**SELECTED EXTRACT**.

You need to be a member of Organic Gardening & Permaculture to add comments!

Comment by Tree Lees on October 30, 2011 at 9:37am


I already have my work cut out for me as it is. Sorry, but I cannot take on another effort. I am not able to be a signature gatherer for you.


Comment by Jeanne on October 30, 2011 at 8:43am
Wow Trees this is just jam packed with information. Loved the water garden idea. Texas needs to get on board with this idea too. And the waterless sprouts idea.... I have some friends that live on boats and water was an issue for growing sprouts. This could be real bonus. Making living oil has my interest too. Just makes real good sense to capture all those nutrients in the sprouting stage.

Trees would you be interested in getting a petition to label GMO's and get people in your groups to sign it? This is grassroots (hehe) kind of signature gatherer. Transition California is just made to order for this kind of action. Real down to earth, foot soldier stuff. Dandarius and I are putting together a 'campaign' for TC. You are a natural.

Thanks so much for this great informative post.
Comment by Tree Lees on October 29, 2011 at 7:32pm
Hello, My name is Teresa Lees and I am hosting the SLO Permaculture Guild listserve. If any folks in this Organic Gardening and Permaculture Group live in SLO County, please go ahead and email me at and I will add your name to the listserve.
Comment by Paul Holowko on October 5, 2010 at 11:50am
If anyone else is interested, here are some of the names of the Ecological Succession ---

Ecesis: It involves establishment and initial growth of vegetation.
Competition: As vegetation became well established, grew, and spread, various species began to compete for space, light and nutrients. This phase is called competition.
Reaction: During this phase autogenic changes affect the habitat resulting in replacement of one plant community by another.
Stabilization: Reaction phase leads to development of a climax community.
Comment by Paul Holowko on October 5, 2010 at 10:52am
Hi Damdarius,

I'm currently filming the Succession project and others. Currently, I released on YouTube the 2nd part of the Advanced Part of composting. The show just lightly touches Succession. This method can also be used on farms that do not have organic material available. Or there are large fields where it is not practical to plop down compost and mulch. There is a side effect of using a lot of mulch from trees (or at times, really thick sheet mulching) for re-establishing soil, that is a large among of fungi appear without the balance of the other living organisms.
When it comes to using teas, there needs to be some hint of food for the organisms to survive on when they are spread out. Remember, when we are making teas, we are growing soil organisms out of their own home. It's amassing it works at all!

**THE DATA**.
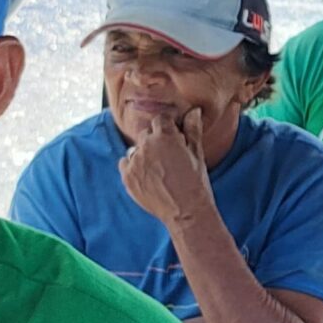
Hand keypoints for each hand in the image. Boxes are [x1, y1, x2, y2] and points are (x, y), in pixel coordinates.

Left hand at [120, 108, 214, 226]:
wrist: (186, 212)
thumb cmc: (196, 183)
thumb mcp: (197, 154)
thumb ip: (193, 129)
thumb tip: (193, 111)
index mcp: (165, 136)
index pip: (161, 120)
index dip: (169, 129)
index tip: (175, 139)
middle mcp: (146, 146)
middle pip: (147, 134)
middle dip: (156, 141)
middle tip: (169, 158)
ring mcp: (134, 162)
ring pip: (136, 149)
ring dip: (144, 155)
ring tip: (159, 171)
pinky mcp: (127, 177)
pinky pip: (125, 164)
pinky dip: (134, 168)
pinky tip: (148, 178)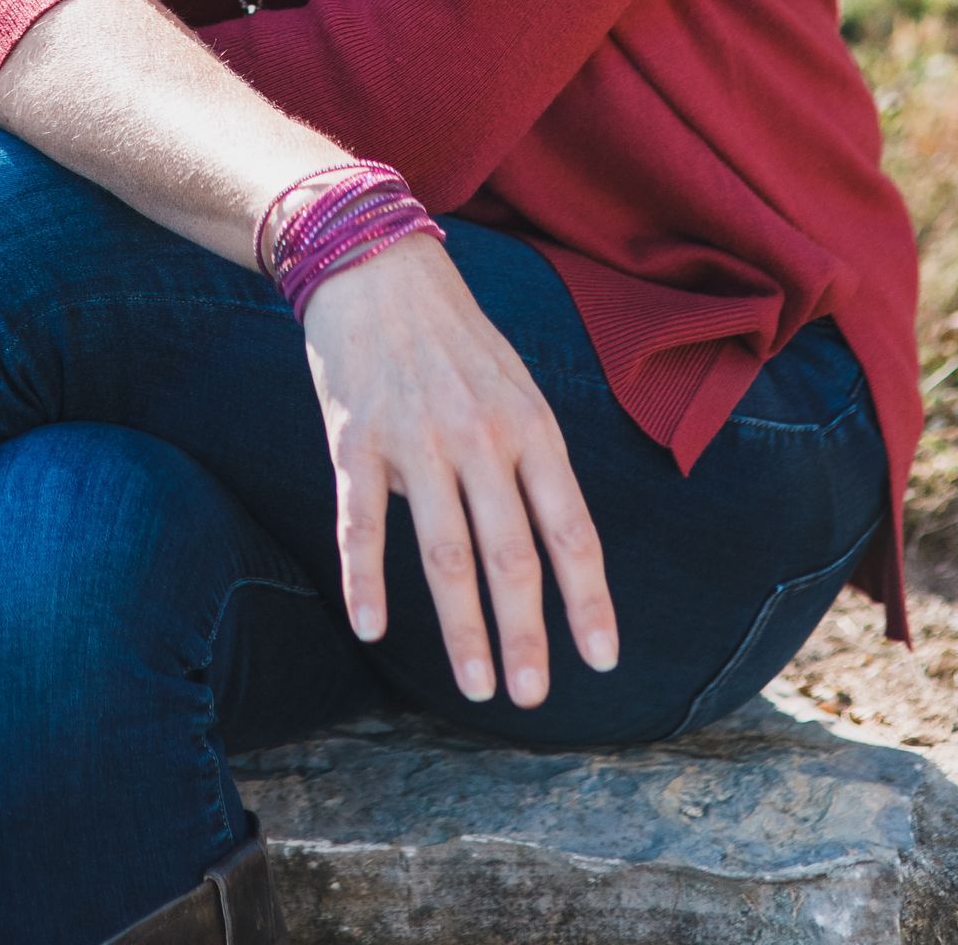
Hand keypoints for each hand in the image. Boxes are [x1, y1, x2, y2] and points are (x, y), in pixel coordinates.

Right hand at [300, 233, 618, 708]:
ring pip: (445, 552)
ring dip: (462, 628)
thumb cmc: (453, 335)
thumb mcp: (513, 384)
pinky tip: (372, 628)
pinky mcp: (355, 438)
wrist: (374, 262)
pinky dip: (365, 579)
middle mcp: (479, 436)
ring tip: (477, 687)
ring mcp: (416, 438)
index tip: (601, 660)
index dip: (588, 599)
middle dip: (527, 633)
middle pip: (511, 554)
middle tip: (533, 696)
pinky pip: (361, 522)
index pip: (570, 528)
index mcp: (529, 424)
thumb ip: (526, 462)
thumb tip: (536, 548)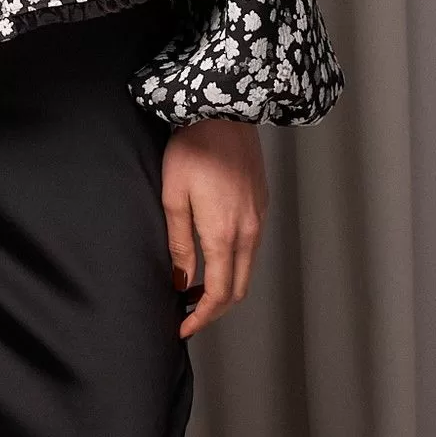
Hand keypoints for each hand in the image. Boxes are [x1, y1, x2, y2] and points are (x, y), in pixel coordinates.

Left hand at [162, 118, 268, 337]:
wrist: (225, 109)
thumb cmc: (193, 147)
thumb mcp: (174, 196)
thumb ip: (179, 243)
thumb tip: (182, 280)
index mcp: (224, 234)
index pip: (219, 294)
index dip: (202, 317)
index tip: (183, 327)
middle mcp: (249, 231)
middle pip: (239, 288)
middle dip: (215, 309)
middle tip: (189, 314)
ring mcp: (259, 217)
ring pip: (247, 268)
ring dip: (226, 286)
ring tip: (197, 288)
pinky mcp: (261, 203)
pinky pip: (252, 246)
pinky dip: (235, 263)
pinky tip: (215, 256)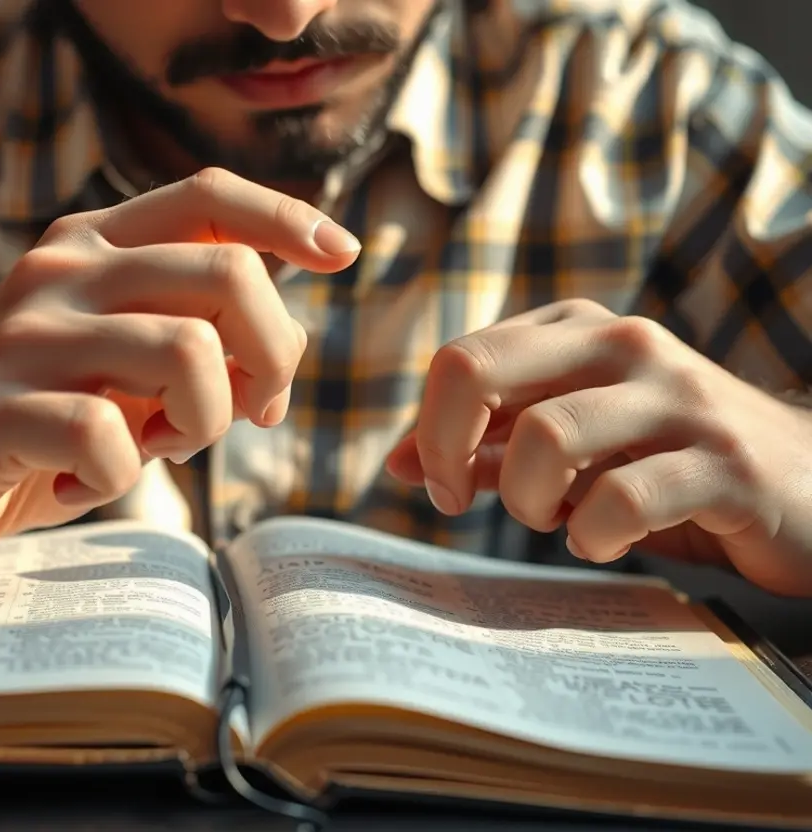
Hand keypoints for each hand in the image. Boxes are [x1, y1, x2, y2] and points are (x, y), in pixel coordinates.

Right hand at [0, 168, 359, 583]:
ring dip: (199, 426)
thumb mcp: (97, 367)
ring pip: (186, 355)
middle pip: (227, 276)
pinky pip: (109, 440)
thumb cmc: (9, 427)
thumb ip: (172, 341)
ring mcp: (19, 339)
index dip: (287, 217)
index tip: (342, 253)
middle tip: (243, 415)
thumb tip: (277, 361)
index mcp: (84, 249)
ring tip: (149, 452)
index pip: (207, 197)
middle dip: (272, 357)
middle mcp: (57, 275)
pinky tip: (73, 487)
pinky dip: (116, 481)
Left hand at [386, 299, 811, 596]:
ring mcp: (679, 399)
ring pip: (546, 435)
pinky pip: (625, 496)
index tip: (440, 485)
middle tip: (459, 502)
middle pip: (476, 369)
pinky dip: (594, 532)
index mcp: (579, 332)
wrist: (809, 486)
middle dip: (445, 447)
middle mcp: (624, 346)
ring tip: (554, 523)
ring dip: (528, 499)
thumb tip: (398, 462)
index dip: (428, 429)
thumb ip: (491, 446)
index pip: (460, 359)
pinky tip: (603, 541)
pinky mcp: (725, 462)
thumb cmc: (671, 463)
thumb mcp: (574, 446)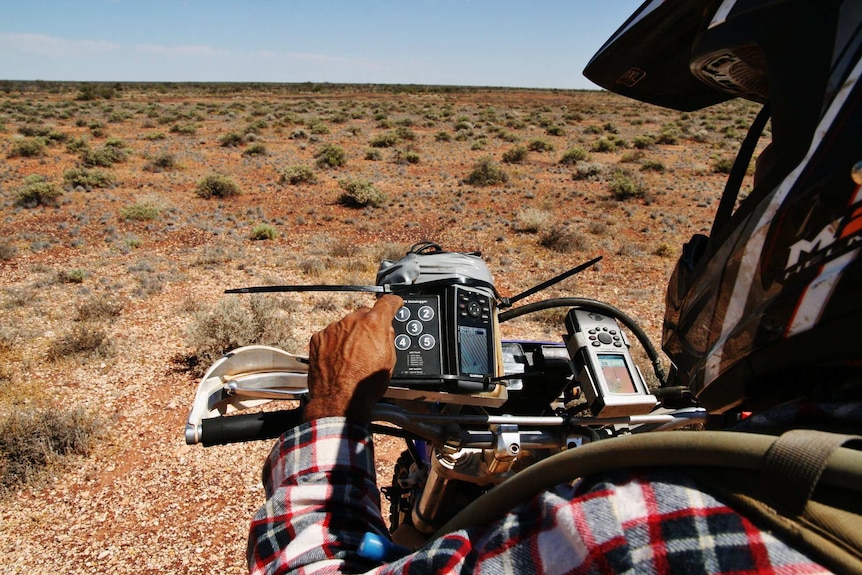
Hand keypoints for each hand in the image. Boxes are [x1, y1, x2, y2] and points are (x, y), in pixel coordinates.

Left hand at [303, 294, 402, 422]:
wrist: (339, 401)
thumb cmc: (364, 386)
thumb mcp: (389, 361)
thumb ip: (388, 338)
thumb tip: (386, 330)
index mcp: (373, 324)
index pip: (387, 303)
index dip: (394, 303)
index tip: (394, 303)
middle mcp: (351, 322)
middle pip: (364, 314)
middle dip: (369, 325)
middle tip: (370, 344)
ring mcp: (333, 330)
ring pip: (346, 325)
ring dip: (351, 335)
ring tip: (352, 358)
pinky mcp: (318, 339)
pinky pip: (331, 335)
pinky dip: (335, 343)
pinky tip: (339, 359)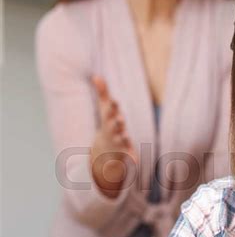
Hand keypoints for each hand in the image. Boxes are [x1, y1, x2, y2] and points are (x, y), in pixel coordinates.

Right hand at [91, 76, 136, 192]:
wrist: (104, 149)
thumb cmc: (107, 123)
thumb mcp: (105, 108)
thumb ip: (102, 92)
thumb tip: (96, 75)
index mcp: (108, 119)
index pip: (110, 111)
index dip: (112, 107)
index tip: (114, 102)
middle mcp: (112, 130)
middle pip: (113, 125)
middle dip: (116, 122)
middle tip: (119, 119)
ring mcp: (117, 141)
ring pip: (120, 139)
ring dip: (123, 137)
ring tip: (125, 135)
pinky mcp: (125, 150)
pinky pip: (129, 154)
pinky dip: (132, 157)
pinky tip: (136, 161)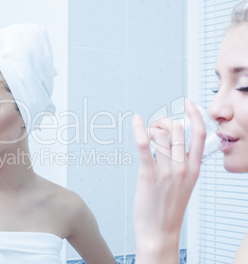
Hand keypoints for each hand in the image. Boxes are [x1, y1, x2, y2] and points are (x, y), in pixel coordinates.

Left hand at [132, 99, 205, 260]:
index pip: (200, 134)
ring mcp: (166, 171)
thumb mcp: (185, 185)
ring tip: (145, 135)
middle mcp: (183, 167)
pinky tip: (135, 120)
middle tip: (155, 127)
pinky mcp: (149, 174)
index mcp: (194, 168)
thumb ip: (184, 166)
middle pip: (176, 129)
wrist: (160, 232)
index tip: (187, 102)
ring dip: (150, 128)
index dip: (194, 115)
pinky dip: (139, 129)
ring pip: (160, 134)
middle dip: (164, 122)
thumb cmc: (169, 208)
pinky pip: (144, 145)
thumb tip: (175, 147)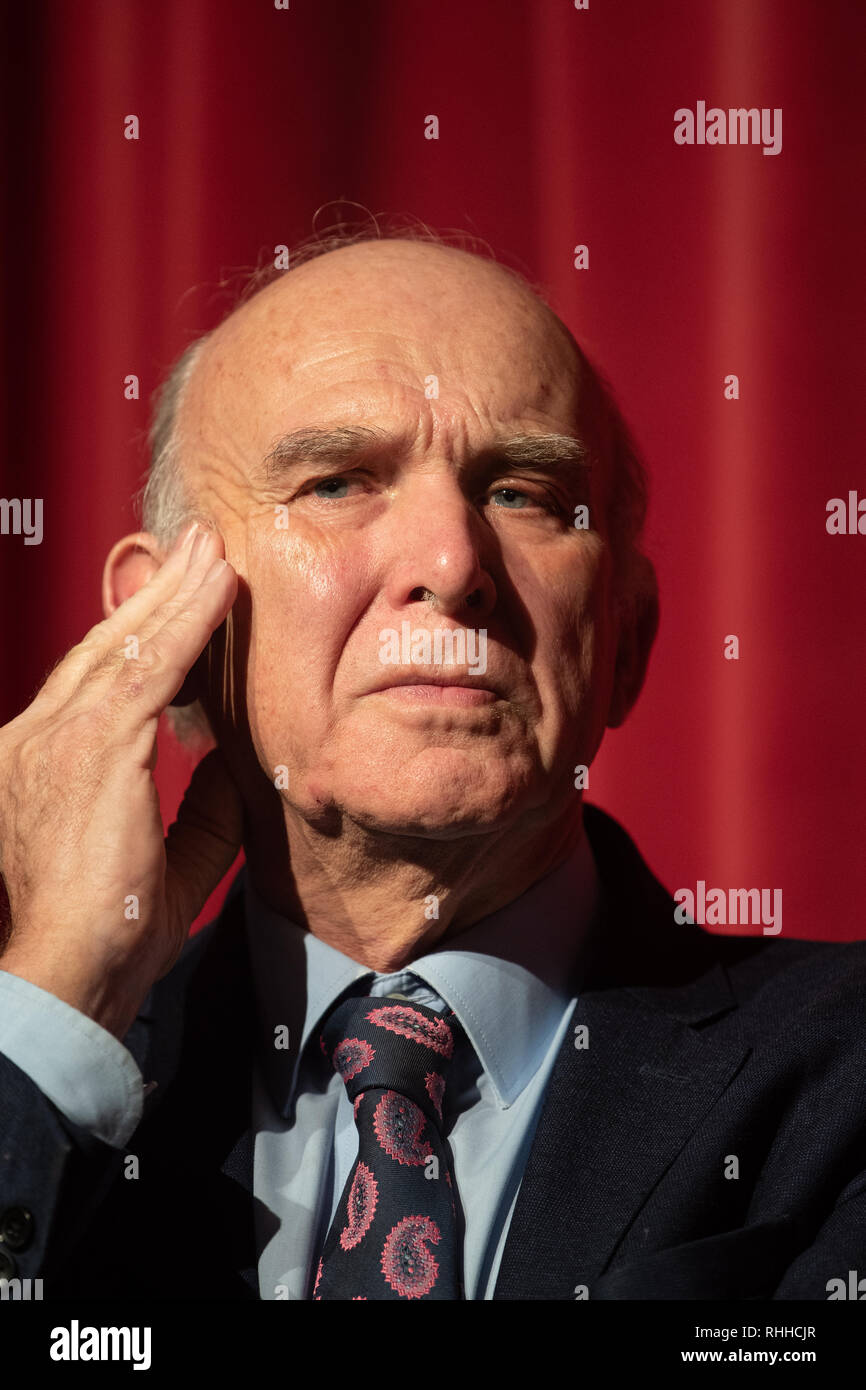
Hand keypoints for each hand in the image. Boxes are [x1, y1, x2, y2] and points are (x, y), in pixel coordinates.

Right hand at [0, 522, 242, 1038]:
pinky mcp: (92, 746)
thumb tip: (237, 771)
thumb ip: (199, 813)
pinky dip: (187, 622)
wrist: (61, 978)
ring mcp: (57, 738)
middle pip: (106, 648)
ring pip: (128, 644)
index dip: (142, 638)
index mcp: (42, 766)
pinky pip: (150, 666)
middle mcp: (38, 739)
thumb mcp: (165, 866)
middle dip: (158, 596)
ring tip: (213, 551)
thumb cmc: (101, 940)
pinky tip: (217, 588)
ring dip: (178, 594)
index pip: (99, 685)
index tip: (182, 605)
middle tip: (196, 549)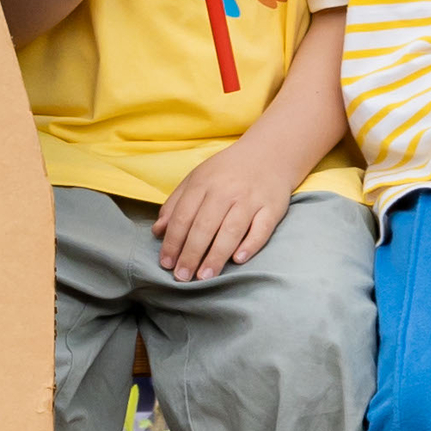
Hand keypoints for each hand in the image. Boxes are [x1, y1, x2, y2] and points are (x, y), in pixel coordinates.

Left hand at [153, 136, 299, 279]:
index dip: (173, 241)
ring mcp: (250, 199)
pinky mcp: (272, 208)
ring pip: (231, 230)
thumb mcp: (196, 179)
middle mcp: (226, 191)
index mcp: (203, 183)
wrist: (268, 153)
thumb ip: (175, 204)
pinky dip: (250, 244)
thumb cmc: (226, 172)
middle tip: (182, 277)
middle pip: (204, 226)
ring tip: (204, 276)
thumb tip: (158, 231)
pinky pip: (261, 229)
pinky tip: (238, 260)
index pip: (183, 216)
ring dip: (216, 256)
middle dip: (191, 254)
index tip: (166, 263)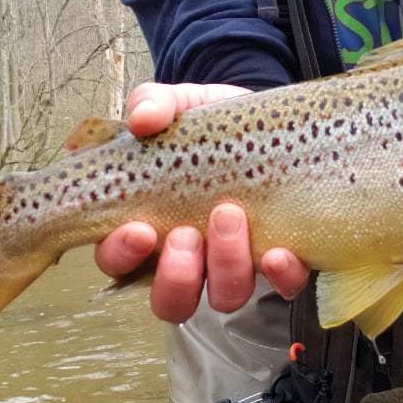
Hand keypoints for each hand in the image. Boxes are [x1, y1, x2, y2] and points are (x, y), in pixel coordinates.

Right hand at [94, 82, 310, 322]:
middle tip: (186, 233)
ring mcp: (237, 263)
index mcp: (149, 227)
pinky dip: (281, 277)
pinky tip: (279, 253)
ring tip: (230, 217)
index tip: (137, 228)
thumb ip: (155, 104)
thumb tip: (140, 119)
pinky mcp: (282, 259)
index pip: (119, 262)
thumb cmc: (214, 123)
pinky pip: (283, 286)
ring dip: (225, 268)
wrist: (273, 119)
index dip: (122, 255)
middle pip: (170, 299)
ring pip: (224, 297)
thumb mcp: (183, 104)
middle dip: (176, 274)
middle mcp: (191, 258)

**WHAT YOU HAVE TO DO**. Write out the stretch of the gardening group comments from "Thanks so much" through "to the listserve.", swapping "listserve" for "mailing list". Rely only on the gardening group comments, not on the data.

**ANSWER BELOW**.
Thanks so much for this great informative post.
Comment by Tree Lees on October 29, 2011 at 7:32pm
Hello, My name is Teresa Lees and I am hosting the SLO Permaculture Guild mailing list. If any folks in this Organic Gardening and Permaculture Group live in SLO County, please go ahead and email me at and I will add your name to the mailing list.